Risultato: ha allagato la cella e in pochi istanti anche i corridoi e tutto il piano del San Pio X sono stati invasi dall'acqua. Troppo. Per lui, già in carcere, è scattato un altro arresto e ieri mattina si è presentato davanti al giudice per il processo per direttissima per rispondere delle accuse di lesioni, danneggiamento e resistenza a pubblico ufficiale. Nei guai Mohamed Rayh, 20 anni, di origini marocchine ma nato in Italia e residente a Padova.
In cella a Vicenza da qualche mese, dopo il trasferimento da un altro carcere, il giovane anche in passato era stato accusato di resistenza e lesioni aggravate.
Di certo quello accaduto in questi giorni è soltanto l'ultimo, ennesimo episodio di tensione dietro le sbarre. Solo qualche settimana fa due detenuti avevano prima sfasciato tavoli e sedie, poi avevano divelto i termosifoni dal muro. Alla fine avevano dato fuoco ai materassi ed era scoppiato il caos. Perché i nove metri quadrati di cella, in un istante, si erano saturati di fumo nero e tossico e solo grazie al tempestivo intervento degli agenti si era evitato il peggio: c'era infatti il rischio che le fiamme si propagassero e che il fumo invadesse anche le altre celle.
I due detenuti non avevano avuto ripercussioni, erano invece finite al pronto soccorso per accertamenti le due guardie penitenziarie.
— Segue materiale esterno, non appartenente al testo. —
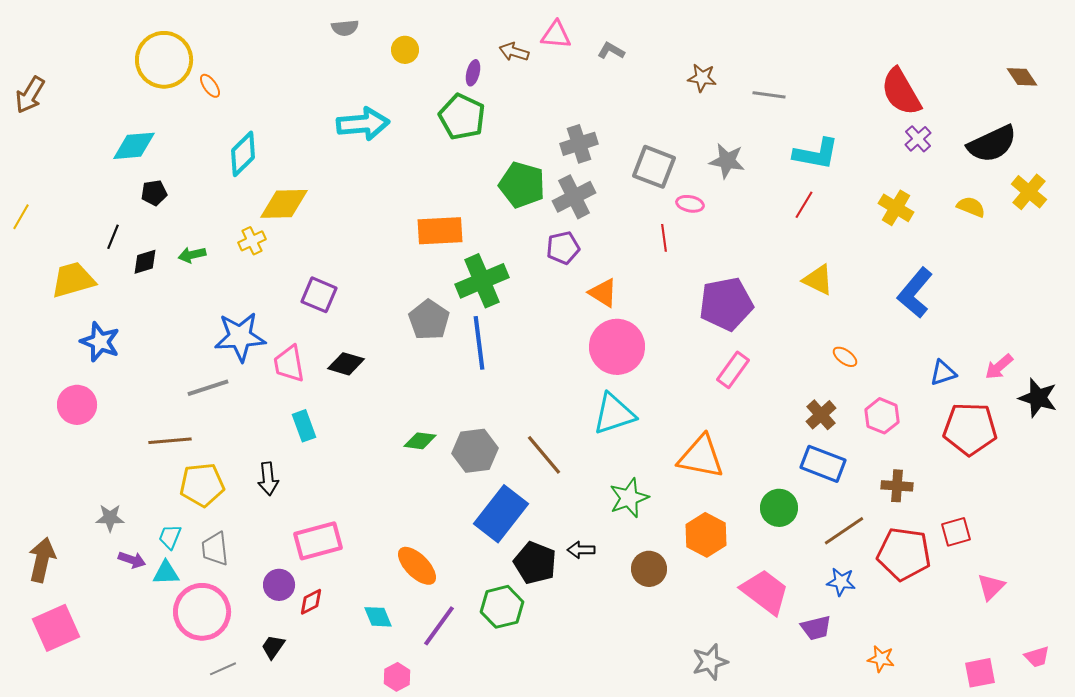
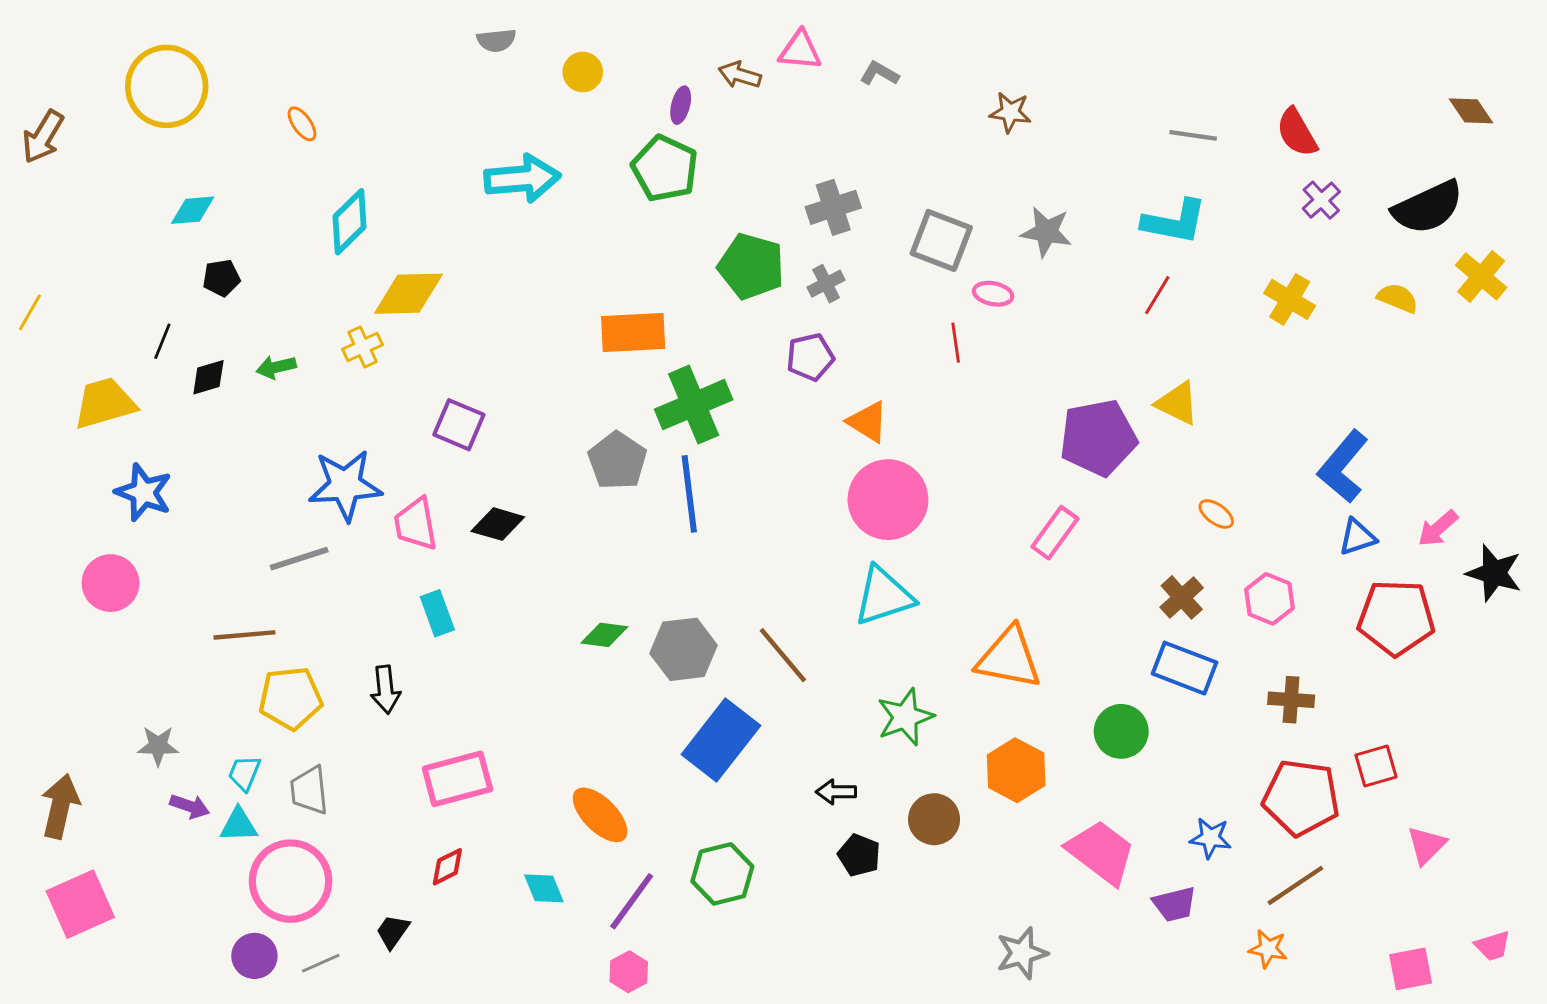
yellow circle: (164, 60) -> (167, 86), moved
red semicircle: (901, 92) -> (1297, 132), size x0.7
gray line: (769, 95) -> (1193, 135), moved
cyan diamond: (134, 146) -> (193, 210), size x0.7
gray cross: (574, 197) -> (826, 284), size x0.6
blue L-shape: (915, 293) -> (1343, 466), moved
purple pentagon: (726, 304) -> (1098, 438), moved
brown line: (844, 531) -> (1295, 885), moved
black pentagon: (535, 563) -> (859, 855), moved, size x0.7
purple circle: (279, 585) -> (254, 956), moved
pink hexagon: (397, 677) -> (629, 972), moved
E in ospedale, per delle lesioni al collo, è dovuto andare anche l'agente aggredito qualche giorno fa da Rayh.
"Gli operatori di polizia penitenziaria - ha considerato Luigi Bono, segretario provinciale del Sappe - lavorano in costante stato di emergenza dibattendosi tra tagli sia al personale che ai mezzi di servizio". "C'è poi la tanto decantata sorveglianza dinamica - ha aggiunto. Ci sono tensioni continue, ma si è preferito lasciare aperte le porte delle celle e far girare nei corridoi, a non far nulla, i detenuti. Si è creato così un regime aperto che ha acuito l'ozio e favorito le tensioni". "In quest'ultimo caso è scattato l'arresto - ha concluso Bono. Spesso tuttavia, capita che chi danneggia beni della pubblica amministrazione non ne risponda. Neppure economicamente e questo significa che poi sono i cittadini a dover pagare".